• **Court exercice**
Poursuivez l'entretien sur la situation postélectorale en Tunisie à partir de sa dernière phrase.

• **Texte fourni**
Abir Taleb, Mardi, 05 novembre 2019

Hichem Ben Yaïche, expert en géopolitique et rédacteur en chef de NewAfrican et African Business (France), revient sur la situation postélectorale en Tunisie, les difficiles tractations pour la formation d’un gouvernement et les larges chantiers de réformes. Entretien.

Hichem Ben Yaïche

Al-Ahram Hebdo : La Tunisie vient de connaître un double scrutin présiden­tiel et législatif, une belle expérience de démocratie. Pour autant, de nom­breuses interrogations pèsent sur l’avenir du pays … Comment voyez-vous les perspectives politiques dans la période à venir ?

Hichem Ben Yaïche : Avec les dernières élec­tions présidentielles et législatives, la Tunisie poursuit le processus d’affirmation et de consoli­dation de sa démocratie. L’intériorisation de la culture démocratique est à l’oeuvre. C’est un labo­ratoire politique et sociologique à ciel ouvert. De 2011 jusqu’à aujourd’hui, la Tunisie est passée par des phases incroyables, frôlant le danger de mul­tiples fois. Et toujours, par on ne sait quel miracle — il faut revenir au contexte pour l’appré­cier —, elle a réussi à trouver des solutions de compromis pour dépasser ses points de blocage. Pour autant, rien n’est encore gagné. Le pays est face à des défis gigantesques, car tous les chan­tiers de la réforme sont ouverts, avec des degrés d’urgence qui pèsent lourdement sur la stabilité politique : défis économiques, défis sociaux, défis financiers.

• **Entrées fournies**

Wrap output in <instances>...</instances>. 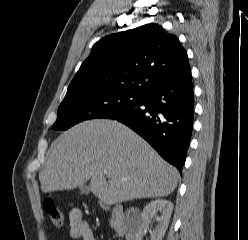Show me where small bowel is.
I'll use <instances>...</instances> for the list:
<instances>
[{"instance_id":"small-bowel-1","label":"small bowel","mask_w":248,"mask_h":240,"mask_svg":"<svg viewBox=\"0 0 248 240\" xmlns=\"http://www.w3.org/2000/svg\"><path fill=\"white\" fill-rule=\"evenodd\" d=\"M70 236L73 239L96 240L90 223L83 218L79 209L74 208L69 213Z\"/></svg>"}]
</instances>
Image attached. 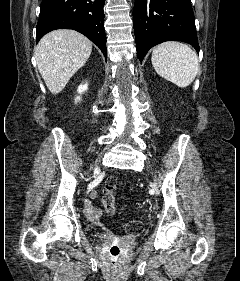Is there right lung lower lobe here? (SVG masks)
Here are the masks:
<instances>
[{"instance_id": "1", "label": "right lung lower lobe", "mask_w": 240, "mask_h": 281, "mask_svg": "<svg viewBox=\"0 0 240 281\" xmlns=\"http://www.w3.org/2000/svg\"><path fill=\"white\" fill-rule=\"evenodd\" d=\"M104 4L105 0H42L37 42L52 30L73 29L94 42L106 58Z\"/></svg>"}]
</instances>
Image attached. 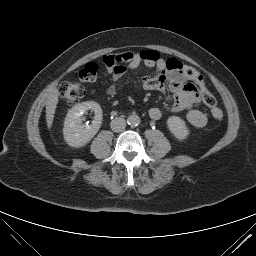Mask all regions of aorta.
Listing matches in <instances>:
<instances>
[{
	"instance_id": "762f6f07",
	"label": "aorta",
	"mask_w": 256,
	"mask_h": 256,
	"mask_svg": "<svg viewBox=\"0 0 256 256\" xmlns=\"http://www.w3.org/2000/svg\"><path fill=\"white\" fill-rule=\"evenodd\" d=\"M127 123L134 127V126H137L138 124H140V118L137 116V115H130L128 118H127Z\"/></svg>"
}]
</instances>
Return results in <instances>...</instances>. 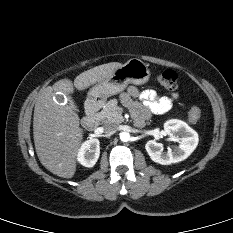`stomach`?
<instances>
[{"label":"stomach","instance_id":"stomach-1","mask_svg":"<svg viewBox=\"0 0 233 233\" xmlns=\"http://www.w3.org/2000/svg\"><path fill=\"white\" fill-rule=\"evenodd\" d=\"M150 78L148 65L142 60L132 58L114 70L112 75L98 82L88 92V99L105 100L122 92L128 84L142 85Z\"/></svg>","mask_w":233,"mask_h":233}]
</instances>
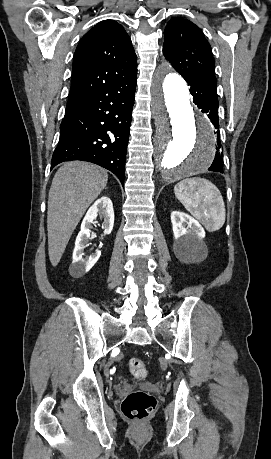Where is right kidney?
Instances as JSON below:
<instances>
[{
	"label": "right kidney",
	"mask_w": 271,
	"mask_h": 459,
	"mask_svg": "<svg viewBox=\"0 0 271 459\" xmlns=\"http://www.w3.org/2000/svg\"><path fill=\"white\" fill-rule=\"evenodd\" d=\"M97 216H103L104 218L102 226L104 235L111 233L114 226V210L113 204L107 196H102L100 200H96L95 204L89 208L81 224V231H79L75 241L73 261L69 265V273L72 277H82L84 273H87L93 267L101 255L100 249H95V253H92V255H85L84 253V247H87L90 239V228H93L92 224H95L94 220H96Z\"/></svg>",
	"instance_id": "1"
}]
</instances>
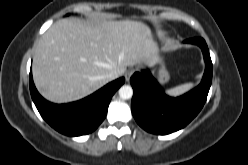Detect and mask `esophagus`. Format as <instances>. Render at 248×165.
Wrapping results in <instances>:
<instances>
[{
  "mask_svg": "<svg viewBox=\"0 0 248 165\" xmlns=\"http://www.w3.org/2000/svg\"><path fill=\"white\" fill-rule=\"evenodd\" d=\"M134 72H135V69H130V70H128V71L126 72L125 78H126L127 81L130 80V77L133 75Z\"/></svg>",
  "mask_w": 248,
  "mask_h": 165,
  "instance_id": "esophagus-1",
  "label": "esophagus"
}]
</instances>
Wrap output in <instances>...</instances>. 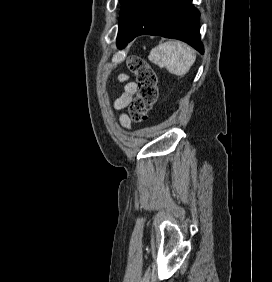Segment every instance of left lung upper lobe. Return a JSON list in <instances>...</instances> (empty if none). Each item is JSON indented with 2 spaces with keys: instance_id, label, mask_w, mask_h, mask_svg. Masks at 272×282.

• **Réponse attendue**
Les 9 dernières années n’ont pas été mises à profit par la classe politique, pour réformer le pays et répondre aux problématiques à l’origine de cette « révolution ». Les résultats des élections res­semblent à un « coup de balai » de la classe poli­tique classique par les Tunisiens, lesquels expri­ment d’une façon magistrale leur envie de voir le pays renouer avec des valeurs pour mettre le pays sur la bonne trajectoire. Le défi est énorme pour le nouveau pouvoir. Il va évoluer sur le fil du rasoir tant il y a de situations à régler : endettement, chômage, emploi, réduction des inégalités, déve­loppement des régions de l’intérieur du pays, etc.

— L’un des premiers défis sera de former un gouvernement sans majorité parlementaire. Quelle coalition peut voir le jour ? Et un tel gouvernement sera-t-il à même d’exercer sa mission dans de bonnes conditions ?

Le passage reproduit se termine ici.